Is that what you really want?

Posted Tue, Apr 3, 12:02 p.m. Inappropriate

Katherine Ransel sends this comment on the next-to-last paragraph:

What the heck is this supposed to mean? “The irony is that the West Side environmentalists have joined the biggest users of the Columbia's power. Google, Amazon, and Microsoft have built power-hungry server farms in eastern Washington and Oregon, giving ‘nearly everyone on Earth who sends e-mail, uses a smartphone, or streams video a personal stake in the damming of the Columbia.’

I understand that Holden is quoting Harden in the second sentence. But not in the first, I take it. Those “West Side environmentalists” are responsible for Judge Redden’s rulings. They brought the suits, marshaled the evidence, and convinced Redden, against his natural grain of judicial conservatism, that the salmon deserve better than the government has given them.

Posted Tue, Apr 3, 1:44 p.m. Inappropriate

randydutton:
In your economic analysis you neglect that the fish runs can potentially last for tens or hundreds of thousands of years, but the dams won't.

Steve E.

Posted Tue, Apr 3, 4:25 p.m. Inappropriate

"Harden's father helped build the dam, helped bring irrigation to the parched desert, helped raise the standard of living of thousands of farm families, and helped produce aluminum for wartime airplanes and power for the Hanford Nuclear Reservation."

How can such broad accomplishments be shriveled down to "the destruction of a great river for private profit" or "shortsighted economic gain"?

What I would like to see is a calculation of the social, economic and ecological impacts if we were to have had to replace hydro power production with coal burning or atomic generation over the last, what, 80 years instead.

shapz

Posted Sun, Apr 8, 10:16 p.m. Inappropriate

Picking nits are in order: although Blaine Harden was prominent, and articulate, as an interviewee in the broadcast, no where is he is credited with providing the basis for the film.

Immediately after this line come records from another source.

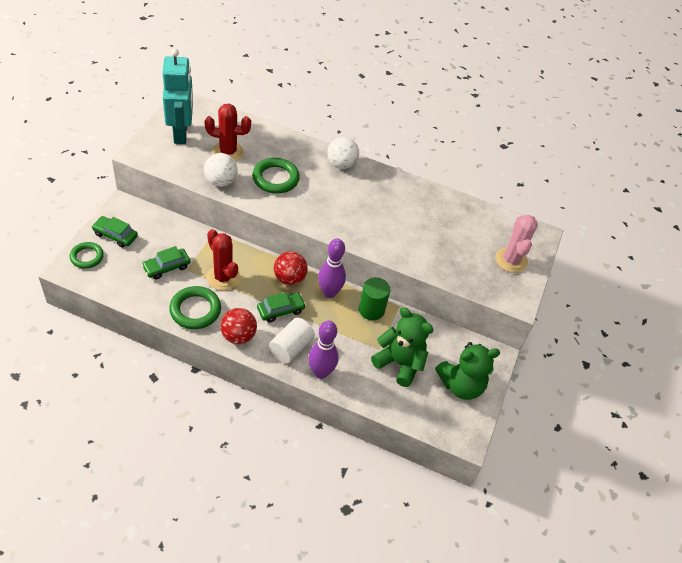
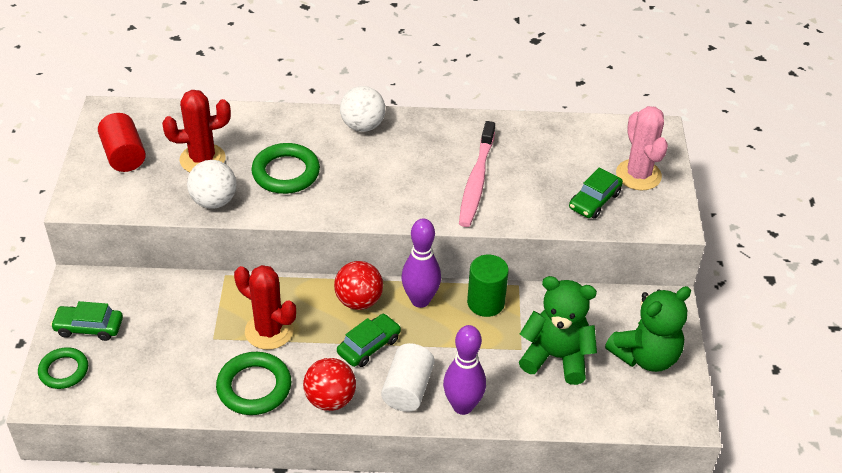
camera: 15 degrees left, 5 degrees down
green car [142,246,190,279] -> green car moved to [569,168,623,219]
turquoise robot [162,48,193,144] -> red cylinder [98,113,146,172]
none -> pink toothbrush [459,121,495,227]

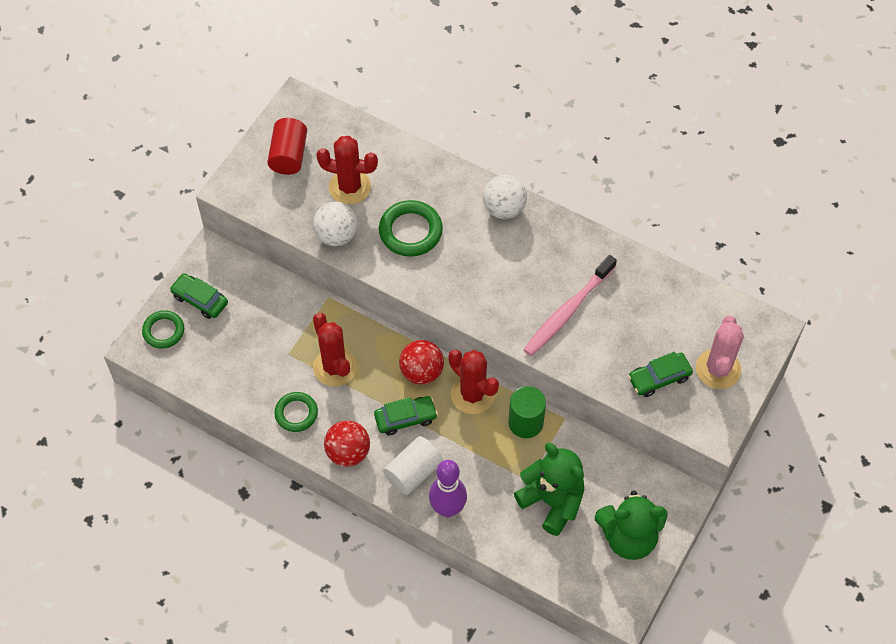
camera: 30 degrees right, 15 degrees up
green ring [216,352,291,415] -> green ring [274,392,318,432], size x0.66
purple bowling pin [401,218,441,308] -> red cactus [448,349,499,414]

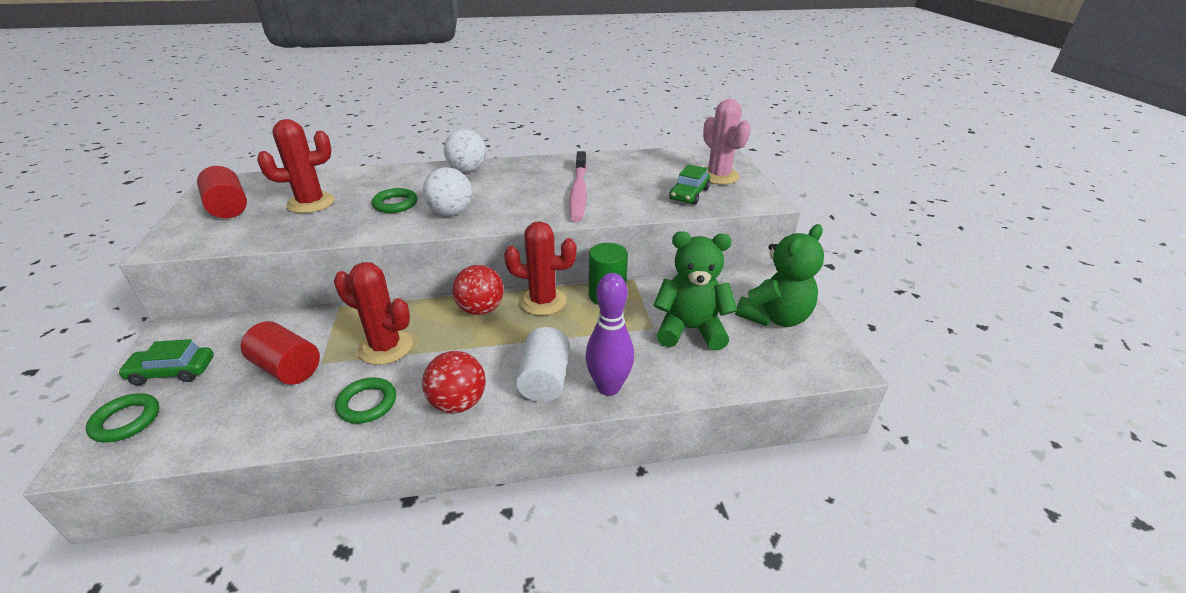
camera: 40 degrees left, 25 degrees down
white ball [313,202,358,246] -> white ball moved to [423,167,472,216]
green car [374,396,438,436] -> none
green ring [379,200,443,257] -> green ring [372,188,417,213], size x0.66
none -> red cylinder [241,321,320,385]

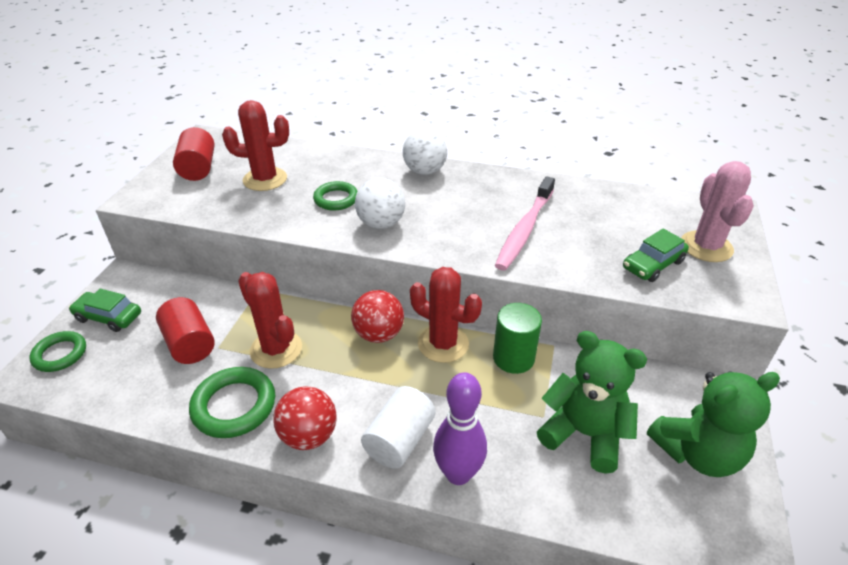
camera: 25 degrees right, 5 degrees up
green ring [335,377,396,424] -> green ring [189,367,275,438], size x1.50

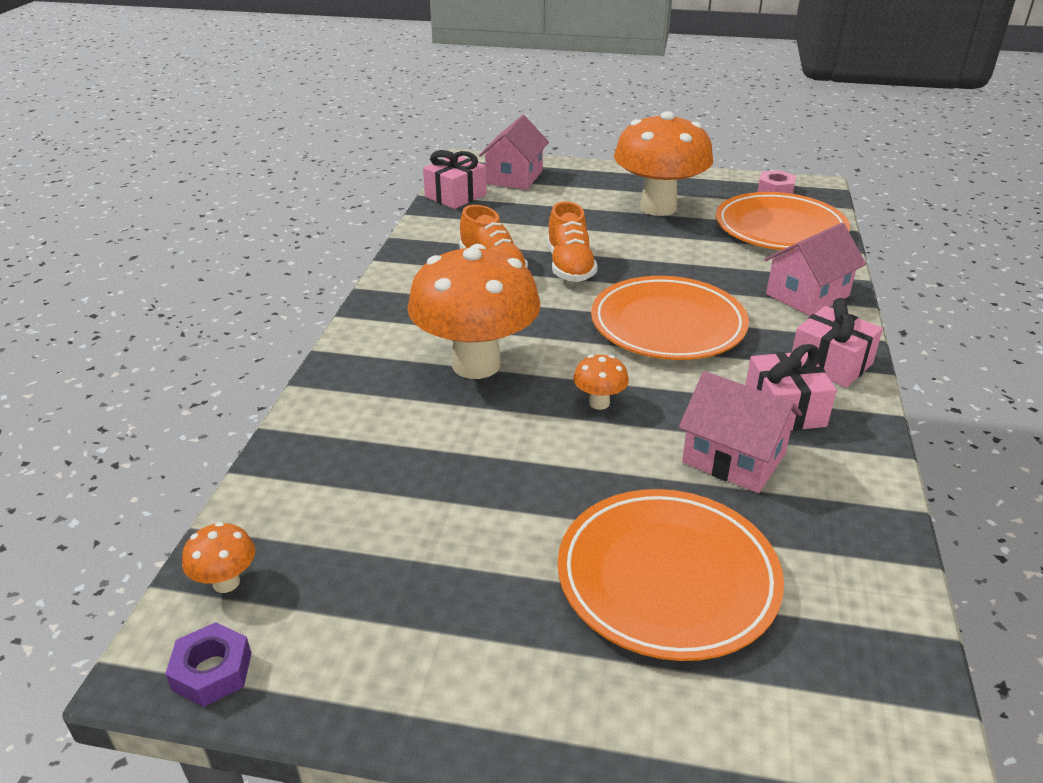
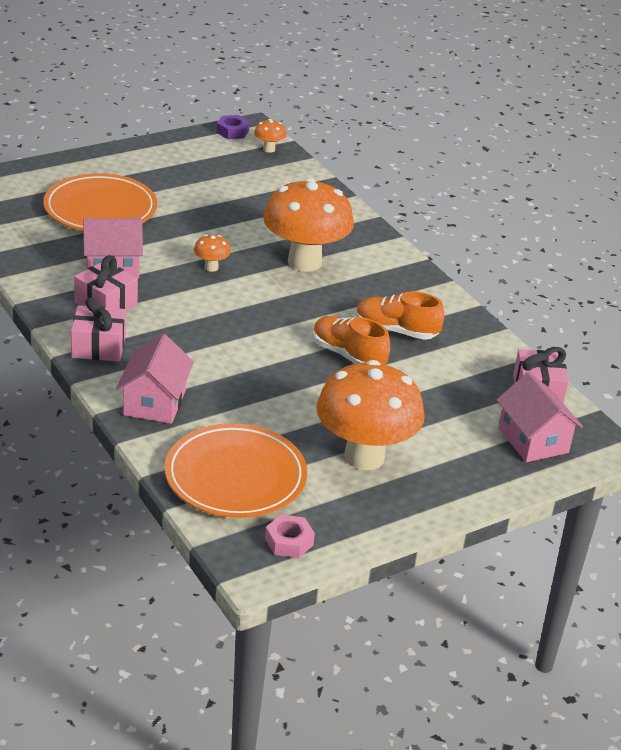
camera: 135 degrees right, 0 degrees up
orange plate [591,276,749,360] -> none

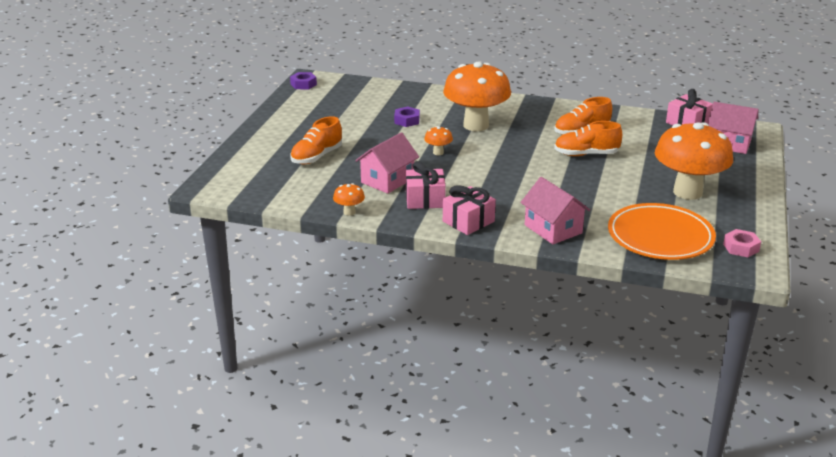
camera: 40 degrees left, 5 degrees down
orange plate [43,173,157,230] -> orange shoe [290,116,342,164]
orange mushroom [254,119,286,153] -> orange mushroom moved to [333,183,365,216]
none -> purple nut [394,107,420,127]

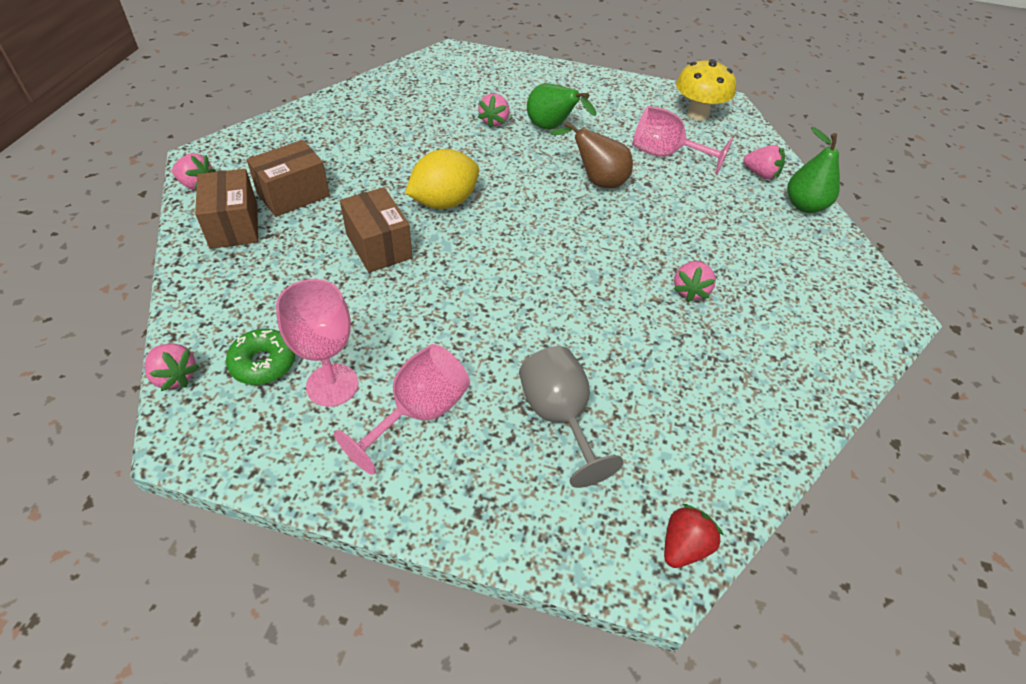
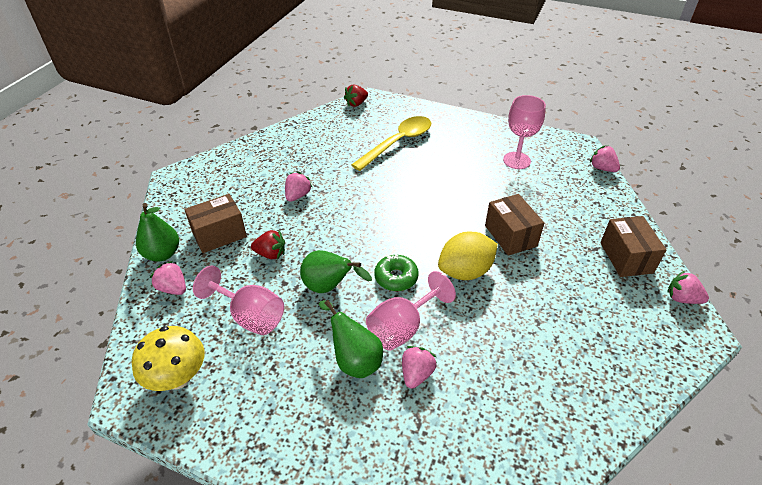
camera: 170 degrees left, 5 degrees down
green donut [226,329,295,385] -> green donut moved to [374,254,419,291]
brown box [247,140,330,217] -> brown box moved to [184,194,247,253]
pink goblet [334,344,470,475] -> pink goblet moved to [366,271,456,351]
grey goblet [519,346,623,488] -> yellow spoon [351,116,431,171]
brown pear [550,121,633,189] -> green pear [300,250,372,293]
none -> red strawberry [251,230,285,259]

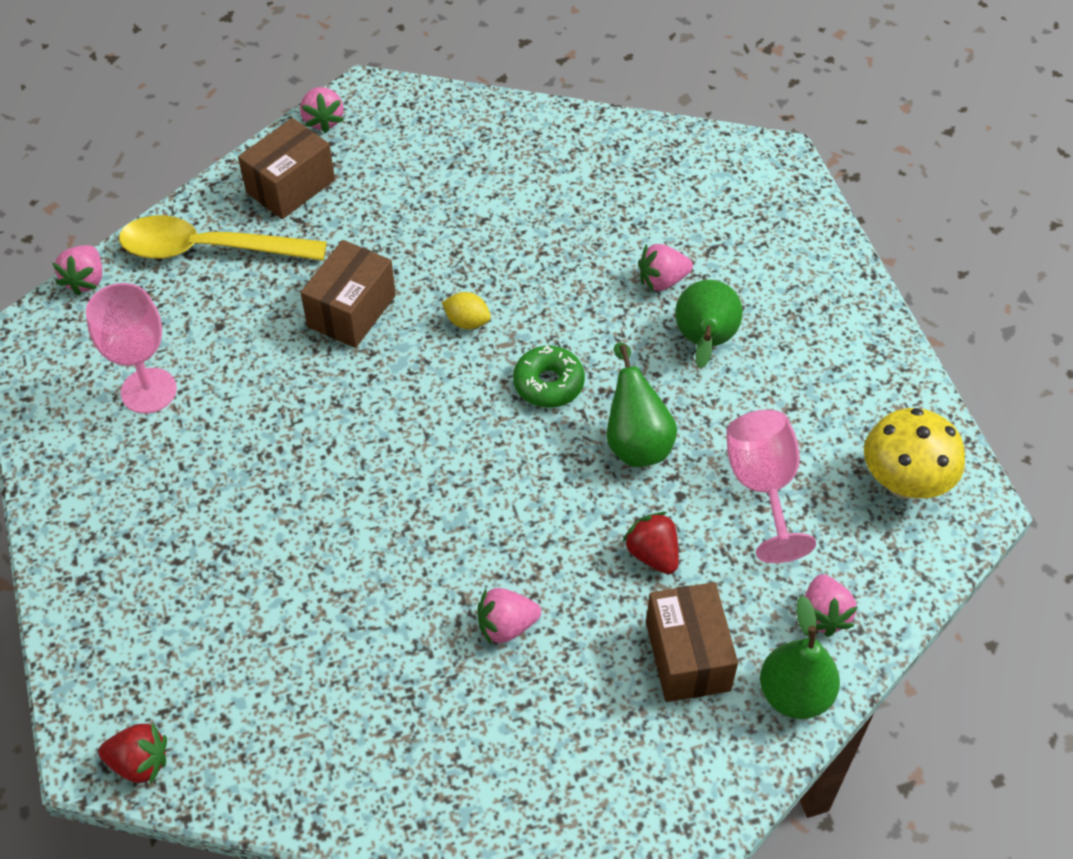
camera: 130 degrees left, 10 degrees up
brown box [184,194,247,253] -> brown box turned 60 degrees clockwise [646,582,738,702]
yellow spoon [351,116,431,171] -> yellow spoon moved to [119,215,327,261]
pink goblet [366,271,456,351] -> none
yellow lemon [438,232,498,280] -> yellow lemon [442,292,491,329], size x0.49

Indeed, Harden's 1997 book "A River Lost" is one of several of a long line of serious, eloquent, and well-researched works covering much of the same ground, albeit with shifts in thematic emphasis. Bill Dietrich's 1996 "Northwest Passage..." is possibly the most deeply researched and compelling read on the Columbia River, and the book is not even mentioned in the fairly large list of further reading on the documentary's website. Paul Pitzer's 1994 book "Grand Coulee: Harnessing a Dream", which is a re-casting of his doctoral dissertation, is, though perhaps more cerebral than Harden or Dietrich, generally considered among historians as the definitive historical context and political analysis of Grand Coulee Dam and the Columbia Basin Project; Pitzer, at least, appears in the documentary film.

Holden's summation of "Harden's father helped build the dam, helped bring irrigation to the parched desert..." is a bit of literary license, if not exaggeration; Harden states in the film that his father lasted only three months as a Grand Coulee construction laborer, before moving on. True, the elder Harden circled back to settle in Moses Lake, but there were, what, 8,000 people working on the dam, then later several tens of thousands to build the Hanford Engineering Works. The elder Harden's story is quintessential "Grapes of Wrath", but a little perspective should not overlook the reality the man was trying to survive along with thousands of others.

The documentary itself is an excellent work, providing a fine compilation of archival film footage and photographs. The "take away" message was fairly even-handed. There is a lot of blame for environmental problems created by hydro power development on the Columbia River, and, the video attempts to avoid tabulating the good and the bad to derive a positive social value or factor. If anything, the video attempts to make clear such social-environmental arithmetic is perhaps foolish without understanding the complex historical and political context then, and now in-play.